As one who generally reads fantasy, it can be extraordinarily different, at times, to read literary and contemporary fiction. The conventions and style as a reader I have become accustomed to are not present, plus the placement of the story in a modern and/or realistic world is, outside of some sub-genres, strange. But kindly enough, Bryn Greenwood offers readers like me a bone in The Reckless Oath We Made.
And by bone, I speak of the character, Gentry Frank. He isn’t the protagonist – that status is reserved for Zee (Zhorzha, technically, but few call her that), a struggling woman living with her sister and nephew, stringing together waitress jobs and running weed. It is through her eyes we first meet Gentry, and as bizarre as it was, initially, to hear him described as a stalker, it is the chapters that show his perspective that felt the most familiar and the most odd for me as a fantasy reader.

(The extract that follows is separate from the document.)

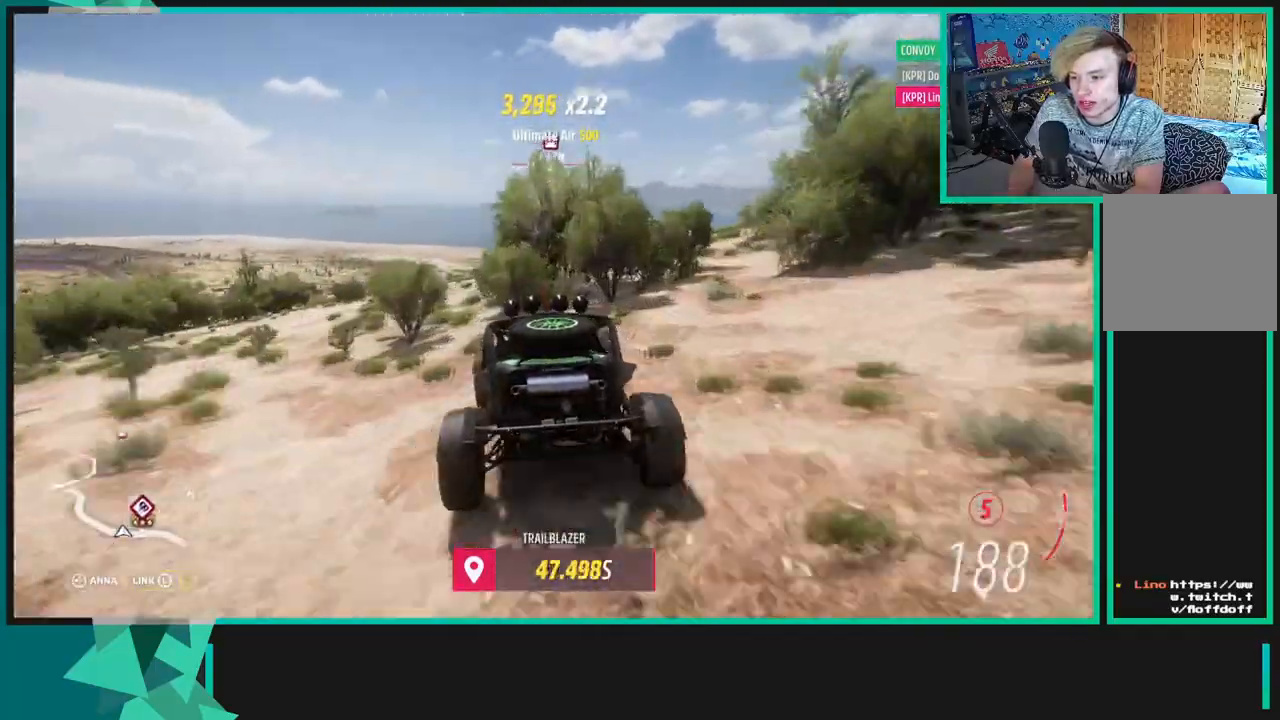
{"buttons": ["R2"], "left_stick": "right", "right_stick": "center", "events": [[267, "left_stick", "center"], [483, "left_stick", "right"]]}
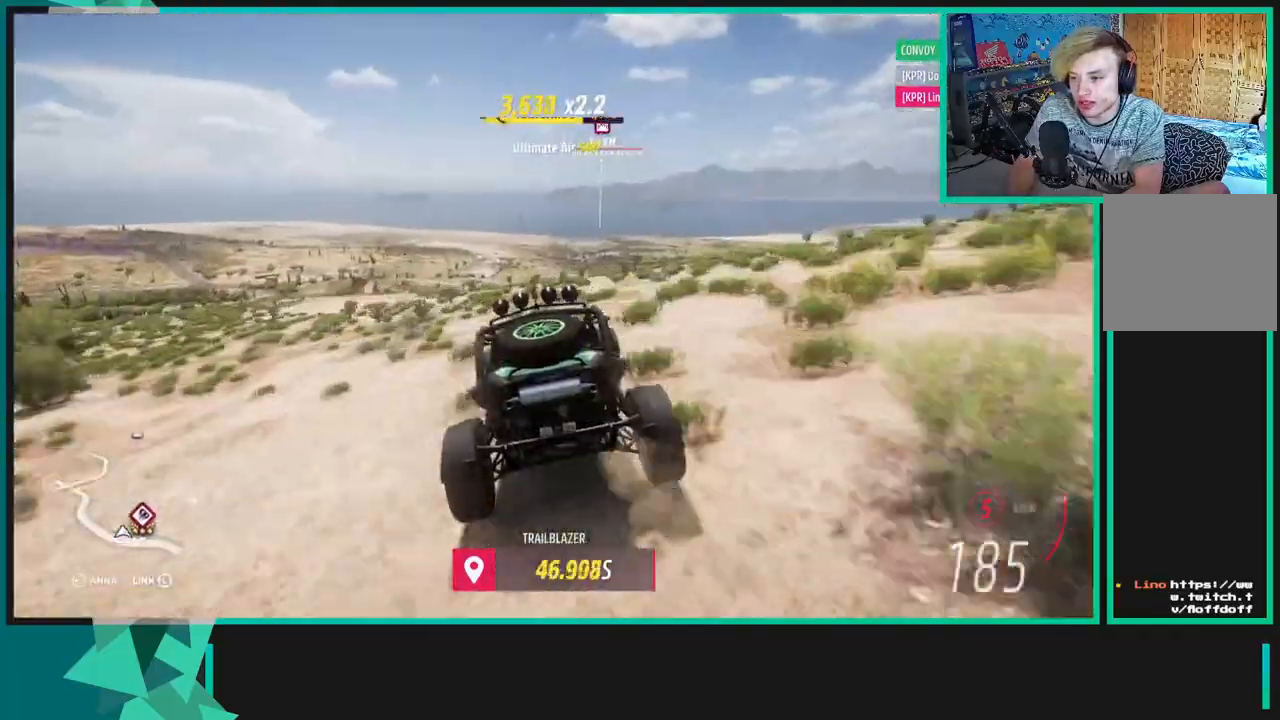
{"buttons": ["R2"], "left_stick": "right", "right_stick": "center", "events": []}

I brought Lady Zhorzha and her little page safe through the throng of knaves, but ’twas no great task for the many months I was set to watch over her. To guard the threshold like a dog would give me joy, but my lady needed me carry the boy.The Reckless Oath We Made, Pg. 11
The application of a modified and modernized ‘Old English’ speech made Gentry’s voice visceral, providing an almost instant understanding of who he is: a young, strong man who aspires to knighthood and who takes his oaths, especially to “Lady Zhorzha” seriously. To some, this style of writing, especially for a major character, would appear exhausting and perhaps even tedious. I, personally, found the style exhilarating, as though a cool breeze on a warm day.
Zee, unlike Gentry, took some time to grow on me. Whereas Gentry’s voice was one that immediately drew me in, Zee was one whose actions endeared me to her. Following the questionable kidnapping of her sister by dangerous white supremacists escaped from prison, her urge and desire to seek out her sister and bring her home wanted me to see her succeed. I won’t talk about how events play out, but I will say that Gentry gets his opportunity to display his chivalric spirit and skill.
Regardless of ones personal fiction tastes, Bryn Greenwood crafts a story that despite the worry and darkness, has a hint of promise seeped within.